Le corps de Georgy Meunier avait été découvert par sa fille qui habite la même localité. Cette dernière avait été alertée par une soignante qui était rémunérée par la sécurité sociale pour s’occuper de la victime. Sur les lieux, sa fille, Claudinette, avait remarqué que son père portait de multiples blessures sur différentes parties du corps.

«Ce jour-là j’étais à la maison. J’habite à l’étage et mon père habitait au rez-de-chaussée. Vers 16 h 30, j’ai été alertée par un garçon de la localité me demandant de venir car mon père était tombé et avait vomi. Quand je suis descendue, j’ai eu le choc de ma vie car mon père avait la tête sous une armoire et il y avait une odeur nauséabonde d’excréments dans toute la pièce. Il avait un trou à la tempe ainsi que des blessures sur le corps où grouillaient des asticots. J’étais choquée», dit-elle.

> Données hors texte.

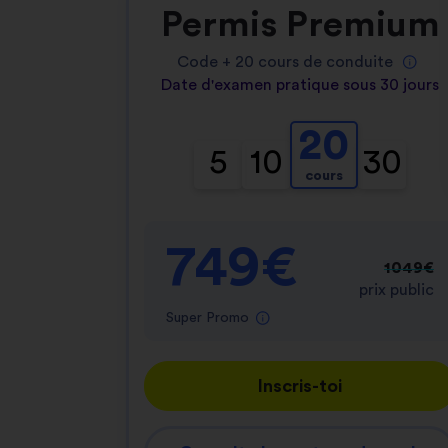
Permis Premium
Code +
20
cours de conduite
Date d'examen pratique sous 30 jours
20
5
10
30
cours
749€
1049€
prix public
Super Promo
Inscris-toi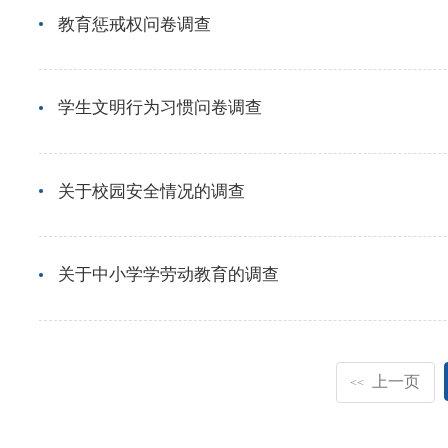
教育惩戒权问卷调查
学生文明行为习惯问卷调查
关于校园安全情况的调查
关于中小学学劳动教育的调查
上一页
<<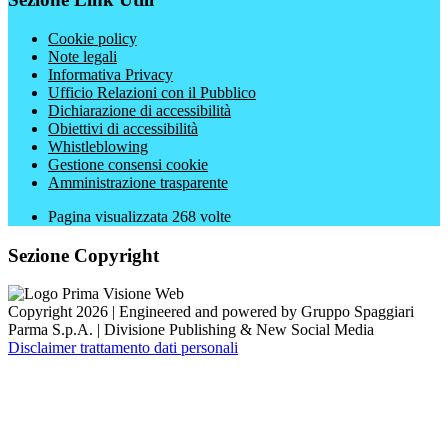
Cookie policy
Note legali
Informativa Privacy
Ufficio Relazioni con il Pubblico
Dichiarazione di accessibilità
Obiettivi di accessibilità
Whistleblowing
Gestione consensi cookie
Amministrazione trasparente
Pagina visualizzata
268
volte
Sezione Copyright
Copyright 2026 | Engineered and powered by Gruppo Spaggiari
Parma S.p.A. | Divisione Publishing & New Social Media
Disclaimer trattamento dati personali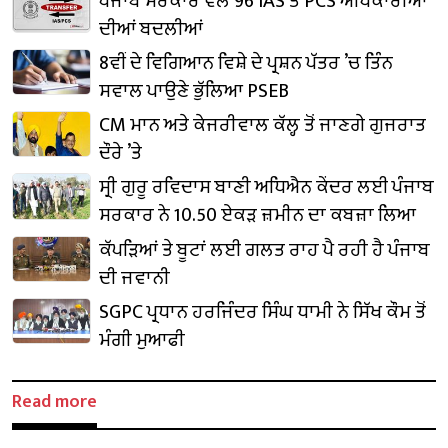
ਪੰਜਾਬ ਸਰਕਾਰ ਵੱਲੋਂ 96 IAS ਤੇ PCS ਅਧਿਕਾਰੀਆਂ
ਦੀਆਂ ਬਦਲੀਆਂ
8ਵੀਂ ਦੇ ਵਿਗਿਆਨ ਵਿਸ਼ੇ ਦੇ ਪ੍ਰਸ਼ਨ ਪੱਤਰ ’ਚ ਤਿੰਨ
ਸਵਾਲ ਪਾਉਣੇ ਭੁੱਲਿਆ PSEB
CM ਮਾਨ ਅਤੇ ਕੇਜਰੀਵਾਲ ਕੱਲ੍ਹ ਤੋਂ ਜਾਣਗੇ ਗੁਜਰਾਤ
ਦੌਰੇ ’ਤੇ
ਸ੍ਰੀ ਗੁਰੂ ਰਵਿਦਾਸ ਬਾਣੀ ਅਧਿਐਨ ਕੇਂਦਰ ਲਈ ਪੰਜਾਬ
ਸਰਕਾਰ ਨੇ 10.50 ਏਕੜ ਜ਼ਮੀਨ ਦਾ ਕਬਜ਼ਾ ਲਿਆ
ਕੱਪੜਿਆਂ ਤੇ ਬੂਟਾਂ ਲਈ ਗਲਤ ਰਾਹ ਪੈ ਰਹੀ ਹੈ ਪੰਜਾਬ
ਦੀ ਜਵਾਨੀ
SGPC ਪ੍ਰਧਾਨ ਹਰਜਿੰਦਰ ਸਿੰਘ ਧਾਮੀ ਨੇ ਸਿੱਖ ਕੌਮ ਤੋਂ
ਮੰਗੀ ਮੁਆਫੀ
Read more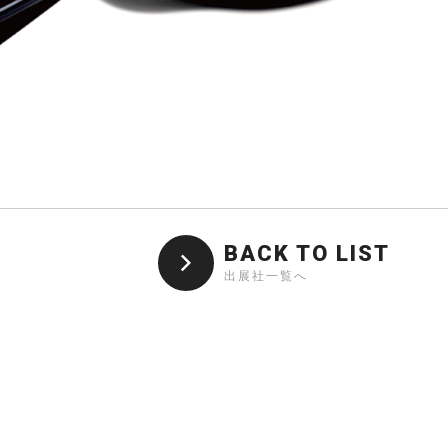
BACK TO LIST
出展社一覧へ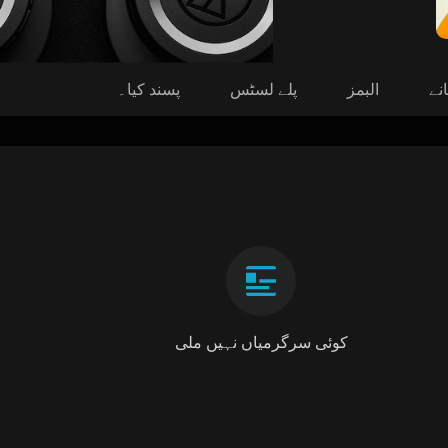
نے
البمز
پلے لسٹس
پسند کیا۔
کوئی سرگرمیاں نہیں ملی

Elle dit avoir alors alerté son frère qui serait venu illico presto. Ils ont nettoyé le septuagénaire avant qu’il ne soit transporté à l’hôpital. «Je n’ai pas voulu que mon père arrive à l’hôpital dan sa leta malprop ki li ti été la. Depuis ce jour, nous n’avons pas revu la dame qui était censée être payée pour s’occuper de lui, ni à l’hôpital, ni lors des funérailles», relate-t-elle.

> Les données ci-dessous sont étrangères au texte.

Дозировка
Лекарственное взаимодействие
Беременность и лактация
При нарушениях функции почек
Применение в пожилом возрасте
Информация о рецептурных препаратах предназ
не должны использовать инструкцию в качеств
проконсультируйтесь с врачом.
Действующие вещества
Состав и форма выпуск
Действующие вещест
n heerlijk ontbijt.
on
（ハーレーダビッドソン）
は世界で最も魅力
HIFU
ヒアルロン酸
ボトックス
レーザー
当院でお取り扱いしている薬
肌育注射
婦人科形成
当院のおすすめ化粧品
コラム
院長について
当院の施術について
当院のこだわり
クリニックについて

Le fils de la victime avait soutenu que son père se portait bien. Il lui avait parlé pour la dernière fois le jour du drame.

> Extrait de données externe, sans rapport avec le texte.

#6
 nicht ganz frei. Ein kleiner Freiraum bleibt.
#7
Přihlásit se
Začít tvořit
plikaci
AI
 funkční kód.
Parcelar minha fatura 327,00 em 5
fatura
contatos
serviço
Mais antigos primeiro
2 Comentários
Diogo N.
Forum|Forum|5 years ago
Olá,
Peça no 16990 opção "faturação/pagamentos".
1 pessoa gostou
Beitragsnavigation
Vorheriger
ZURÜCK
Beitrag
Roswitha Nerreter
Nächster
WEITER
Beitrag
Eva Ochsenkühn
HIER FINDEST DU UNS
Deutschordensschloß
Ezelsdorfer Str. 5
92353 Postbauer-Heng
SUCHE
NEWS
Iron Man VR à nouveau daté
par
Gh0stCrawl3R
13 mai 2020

Avertissement de la police

Claudinette explique avoir remarqué depuis pas mal de temps que son père était maltraité. La maison n’était pas nettoyée et était dans un état insalubre. «J’étais allée voir le chef de la police à l’époque ainsi que le département de la Sécurité sociale. La soignante avait reçu des avertissements de la police qui lui avait recommandé de ne plus mettre les pieds chez mon père.»

Elle ajoute que les employés de la Sécurité sociale ont fait une visite mais n’ont pas été en mesure de faire enlever le nom de cette dame comme soignante. «C’était à mon père de le faire et il ne l’a jamais fait.»

La soignante a continué à se rendre chez Georgy Meunier, lui «soutirant» de l’argent pour ses besoins personnels ainsi que pour s’acheter des boissons alcoolisées, allègue Claudinette. «Plizir fwa nou finn koz avek mo papa mé li pa finn ékouté», soutient-elle, toujours sous le coup d’une émotion visible après trois semaines. Elle soupçonne que son père ait été sauvagement agressé pour des raisons d’argent.

Enquête

Une enquête de voisinage menée durant la semaine met en lumière des éléments troublants, voire sordides. «Souvan bolom la ti pé marsé ek baton ek so tant pou al laboutik. Létan demann li kot li pé alé li dir bizin al asté rom pou madam la sinon li pou gagn baté. Plizir fwa mo finn dir li arété ek sa lavi la, li dir mwa li pa kapav fer narnien akoz li gagn maltrété», déclare un habitué des alentours.

Une autre personne soutient avoir même été témoin de certaines scènes de violence. «Enn dé fwa monn trouv madam la pé bat bolom la. Li pa finn trouv mwa, mo tann li dir kot kass la été ? Lerla mo finn dir sa so tifi. Mo dir li pran kont to papa akoz li gagn mizer. Toulézour bolom bizin al asté bwar pou li. Fer sagrin séki finn arivé.»

La seule préoccupation des proches est de savoir ce qui s’est vraiment passé. La famille veut comprendre ce qui a provoqué une hémorragie cérébrale ayant entraîné la mort de Georgy Meunier.